5/10/07

News: EU launch digital encyclopaedic project on living species

From Bulletin Quotidien Europe No.9423, 10 May 2007

In the interest of biodiversity, for which there is an urgent need to stem the decline, the EU will be contributing to the global effort to create in the next ten years, a global scientific information system on species of fauna and flora that live on earth’s surface.

At the official launch in Washington on 9 may, the European Commission announced that this digital encyclopaedic project on living species aimed to include, in around 300 million pages, all known species, and to update available data on how they live, how they grow, their fertility, their tolerance to the environment, their interaction, their genetic characteristic etc.
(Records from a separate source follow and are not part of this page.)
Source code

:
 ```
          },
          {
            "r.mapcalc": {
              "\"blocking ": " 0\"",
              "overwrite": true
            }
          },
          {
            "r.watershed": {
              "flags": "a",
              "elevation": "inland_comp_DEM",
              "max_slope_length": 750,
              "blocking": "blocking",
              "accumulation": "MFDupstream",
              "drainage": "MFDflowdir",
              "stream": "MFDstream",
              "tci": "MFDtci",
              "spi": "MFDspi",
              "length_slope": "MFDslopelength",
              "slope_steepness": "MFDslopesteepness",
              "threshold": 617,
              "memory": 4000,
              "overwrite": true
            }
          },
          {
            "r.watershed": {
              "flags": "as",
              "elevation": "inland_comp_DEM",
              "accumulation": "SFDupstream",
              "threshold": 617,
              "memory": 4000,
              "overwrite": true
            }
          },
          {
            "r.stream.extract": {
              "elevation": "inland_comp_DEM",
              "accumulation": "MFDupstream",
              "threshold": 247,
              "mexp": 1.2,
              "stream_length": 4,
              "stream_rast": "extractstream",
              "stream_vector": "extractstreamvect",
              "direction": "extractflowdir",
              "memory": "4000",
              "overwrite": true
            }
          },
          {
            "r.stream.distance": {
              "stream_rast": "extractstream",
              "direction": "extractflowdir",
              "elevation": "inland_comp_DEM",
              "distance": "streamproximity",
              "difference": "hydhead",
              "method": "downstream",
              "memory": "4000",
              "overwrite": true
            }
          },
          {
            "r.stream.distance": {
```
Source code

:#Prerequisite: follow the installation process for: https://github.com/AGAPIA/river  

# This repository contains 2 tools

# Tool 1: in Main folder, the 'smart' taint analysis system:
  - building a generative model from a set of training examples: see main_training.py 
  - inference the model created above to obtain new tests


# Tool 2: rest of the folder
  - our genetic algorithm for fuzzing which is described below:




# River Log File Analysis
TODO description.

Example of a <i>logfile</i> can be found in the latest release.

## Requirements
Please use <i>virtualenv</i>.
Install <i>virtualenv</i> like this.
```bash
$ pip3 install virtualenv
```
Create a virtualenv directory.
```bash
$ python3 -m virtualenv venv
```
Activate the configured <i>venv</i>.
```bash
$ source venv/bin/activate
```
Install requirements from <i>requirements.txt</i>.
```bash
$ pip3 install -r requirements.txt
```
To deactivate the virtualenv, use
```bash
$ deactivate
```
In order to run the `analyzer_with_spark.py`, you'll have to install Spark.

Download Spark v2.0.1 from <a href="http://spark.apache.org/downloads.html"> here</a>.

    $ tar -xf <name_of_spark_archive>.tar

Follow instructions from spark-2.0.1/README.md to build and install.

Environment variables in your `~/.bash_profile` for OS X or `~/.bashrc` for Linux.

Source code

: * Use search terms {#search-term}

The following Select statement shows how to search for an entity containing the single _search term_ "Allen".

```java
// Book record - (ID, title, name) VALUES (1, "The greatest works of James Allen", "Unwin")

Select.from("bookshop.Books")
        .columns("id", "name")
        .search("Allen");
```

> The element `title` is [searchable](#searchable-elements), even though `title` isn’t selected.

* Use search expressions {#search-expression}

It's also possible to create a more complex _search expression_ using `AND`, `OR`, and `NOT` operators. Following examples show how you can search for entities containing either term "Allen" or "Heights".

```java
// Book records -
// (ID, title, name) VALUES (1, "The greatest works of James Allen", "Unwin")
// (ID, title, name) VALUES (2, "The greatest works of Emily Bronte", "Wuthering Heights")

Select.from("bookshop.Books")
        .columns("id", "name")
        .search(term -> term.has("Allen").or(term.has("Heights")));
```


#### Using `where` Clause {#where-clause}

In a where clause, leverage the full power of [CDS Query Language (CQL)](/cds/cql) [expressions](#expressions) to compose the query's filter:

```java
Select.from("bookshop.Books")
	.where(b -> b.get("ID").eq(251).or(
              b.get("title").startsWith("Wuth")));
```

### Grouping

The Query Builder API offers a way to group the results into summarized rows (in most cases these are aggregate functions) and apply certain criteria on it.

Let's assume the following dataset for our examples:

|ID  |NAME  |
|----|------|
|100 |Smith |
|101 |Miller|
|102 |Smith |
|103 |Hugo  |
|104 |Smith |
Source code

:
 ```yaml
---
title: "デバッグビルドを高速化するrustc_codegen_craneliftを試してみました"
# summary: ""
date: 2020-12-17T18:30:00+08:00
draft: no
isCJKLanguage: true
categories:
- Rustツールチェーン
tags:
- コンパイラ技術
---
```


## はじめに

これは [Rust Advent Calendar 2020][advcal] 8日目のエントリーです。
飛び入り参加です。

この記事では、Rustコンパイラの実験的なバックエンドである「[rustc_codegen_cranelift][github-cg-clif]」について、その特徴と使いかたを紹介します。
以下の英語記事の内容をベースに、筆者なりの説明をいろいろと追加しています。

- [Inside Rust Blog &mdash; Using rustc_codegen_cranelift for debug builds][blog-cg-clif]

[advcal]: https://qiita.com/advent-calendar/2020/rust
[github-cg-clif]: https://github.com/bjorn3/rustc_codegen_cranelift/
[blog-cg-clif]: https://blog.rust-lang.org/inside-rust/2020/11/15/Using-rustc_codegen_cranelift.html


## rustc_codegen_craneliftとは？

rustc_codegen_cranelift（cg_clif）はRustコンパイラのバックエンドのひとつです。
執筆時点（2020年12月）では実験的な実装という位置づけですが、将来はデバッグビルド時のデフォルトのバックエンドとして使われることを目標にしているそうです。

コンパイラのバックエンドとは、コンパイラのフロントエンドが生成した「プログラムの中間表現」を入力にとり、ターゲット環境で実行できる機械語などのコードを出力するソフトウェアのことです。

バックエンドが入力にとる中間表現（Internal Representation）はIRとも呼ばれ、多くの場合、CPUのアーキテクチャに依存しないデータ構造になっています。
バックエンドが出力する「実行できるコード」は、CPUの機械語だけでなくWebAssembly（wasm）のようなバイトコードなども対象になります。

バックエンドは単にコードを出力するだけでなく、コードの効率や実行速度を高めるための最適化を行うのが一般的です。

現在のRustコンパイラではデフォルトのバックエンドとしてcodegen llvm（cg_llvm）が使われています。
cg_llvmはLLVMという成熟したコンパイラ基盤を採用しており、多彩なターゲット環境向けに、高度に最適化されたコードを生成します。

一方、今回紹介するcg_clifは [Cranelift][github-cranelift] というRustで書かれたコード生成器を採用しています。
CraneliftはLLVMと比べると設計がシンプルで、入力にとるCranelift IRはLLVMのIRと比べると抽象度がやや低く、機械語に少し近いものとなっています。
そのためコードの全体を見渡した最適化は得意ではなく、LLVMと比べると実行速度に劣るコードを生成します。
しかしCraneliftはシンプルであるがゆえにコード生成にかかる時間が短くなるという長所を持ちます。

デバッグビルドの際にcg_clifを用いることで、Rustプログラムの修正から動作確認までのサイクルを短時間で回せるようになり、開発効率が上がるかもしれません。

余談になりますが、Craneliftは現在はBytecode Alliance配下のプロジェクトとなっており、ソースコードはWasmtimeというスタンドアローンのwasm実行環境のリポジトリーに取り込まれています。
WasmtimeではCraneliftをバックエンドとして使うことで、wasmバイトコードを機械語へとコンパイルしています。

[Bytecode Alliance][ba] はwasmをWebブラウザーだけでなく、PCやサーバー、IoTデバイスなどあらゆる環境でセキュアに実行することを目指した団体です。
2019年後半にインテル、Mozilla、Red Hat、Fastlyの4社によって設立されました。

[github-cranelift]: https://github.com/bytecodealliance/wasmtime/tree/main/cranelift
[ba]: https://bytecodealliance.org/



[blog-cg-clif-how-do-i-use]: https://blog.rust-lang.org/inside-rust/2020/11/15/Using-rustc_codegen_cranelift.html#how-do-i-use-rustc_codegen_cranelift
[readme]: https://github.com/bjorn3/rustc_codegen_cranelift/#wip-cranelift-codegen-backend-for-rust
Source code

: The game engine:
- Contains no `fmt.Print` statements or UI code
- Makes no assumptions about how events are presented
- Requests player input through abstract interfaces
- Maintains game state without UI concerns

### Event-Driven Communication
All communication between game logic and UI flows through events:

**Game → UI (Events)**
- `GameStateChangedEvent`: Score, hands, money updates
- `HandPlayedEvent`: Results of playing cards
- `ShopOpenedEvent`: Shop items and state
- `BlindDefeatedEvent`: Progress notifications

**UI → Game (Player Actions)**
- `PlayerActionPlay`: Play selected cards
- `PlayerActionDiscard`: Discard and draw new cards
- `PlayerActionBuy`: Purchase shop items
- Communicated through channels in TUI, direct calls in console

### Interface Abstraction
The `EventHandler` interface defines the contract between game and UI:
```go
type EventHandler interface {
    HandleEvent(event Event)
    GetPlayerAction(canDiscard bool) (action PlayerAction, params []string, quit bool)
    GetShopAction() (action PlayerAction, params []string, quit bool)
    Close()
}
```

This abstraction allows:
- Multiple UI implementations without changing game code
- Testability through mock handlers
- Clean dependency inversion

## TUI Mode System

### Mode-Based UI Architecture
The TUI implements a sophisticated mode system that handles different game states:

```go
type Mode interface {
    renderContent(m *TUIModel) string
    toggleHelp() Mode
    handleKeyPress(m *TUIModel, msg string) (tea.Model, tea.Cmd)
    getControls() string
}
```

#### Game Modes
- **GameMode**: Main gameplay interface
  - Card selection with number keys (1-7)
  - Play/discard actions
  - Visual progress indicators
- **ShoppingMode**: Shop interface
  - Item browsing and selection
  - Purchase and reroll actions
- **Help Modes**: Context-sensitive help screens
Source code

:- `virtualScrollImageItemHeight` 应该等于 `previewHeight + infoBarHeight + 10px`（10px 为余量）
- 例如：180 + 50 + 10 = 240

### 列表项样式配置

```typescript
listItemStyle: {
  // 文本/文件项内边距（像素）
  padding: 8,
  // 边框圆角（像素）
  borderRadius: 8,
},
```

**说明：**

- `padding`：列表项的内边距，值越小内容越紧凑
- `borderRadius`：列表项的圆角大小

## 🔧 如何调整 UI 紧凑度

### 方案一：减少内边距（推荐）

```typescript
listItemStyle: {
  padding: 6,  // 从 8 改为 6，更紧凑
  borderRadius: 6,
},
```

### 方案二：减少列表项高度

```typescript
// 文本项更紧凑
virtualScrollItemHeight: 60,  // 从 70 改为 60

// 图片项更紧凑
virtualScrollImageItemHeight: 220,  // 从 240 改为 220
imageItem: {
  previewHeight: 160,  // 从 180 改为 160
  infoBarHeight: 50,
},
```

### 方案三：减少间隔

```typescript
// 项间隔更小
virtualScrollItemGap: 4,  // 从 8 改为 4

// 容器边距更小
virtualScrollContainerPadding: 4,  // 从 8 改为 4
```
“The Earth’s biodiversity is a fragile resource. The more we know about it, the better we can protect it. Linking up with researchers within Europe and across the world will increase our understanding of the species with which we share the Earth and, hopefully, improve our management of it,” said European Research Commissioner Janez Potocnik in a press release.

The EU will work on this global project with American, Australian, Brazilian, Indian and South African scientists. European funs will be used to bring together data and create a common information system, called SpeciesBase. Data, which are available to the public, will be supplemented with photos and maps. The German Leibnitz Institute IFM-GEOMAR will coordinate the project. The European contribution will be built on the successful experience of the Fishbase database: The Catalogue of Life (www.sp200.org), The Global Biodiversity Information Facility (www.gbif.org), Fauna Europea (www.faunaeur.org) and Euro+Med Plantbase (www.euromed.org.uk).

The project for a global digital encyclopaedia of living species follows on from the G8 Environemnt Ministers meeting in Potsdam in march, which focused its discussions on the proctetion of biodiversity by 2010. The Commission highlights the importance of this biodiversity conservation tool for researchers, political decision makers, land managers, farmers and conservationists and the public in general.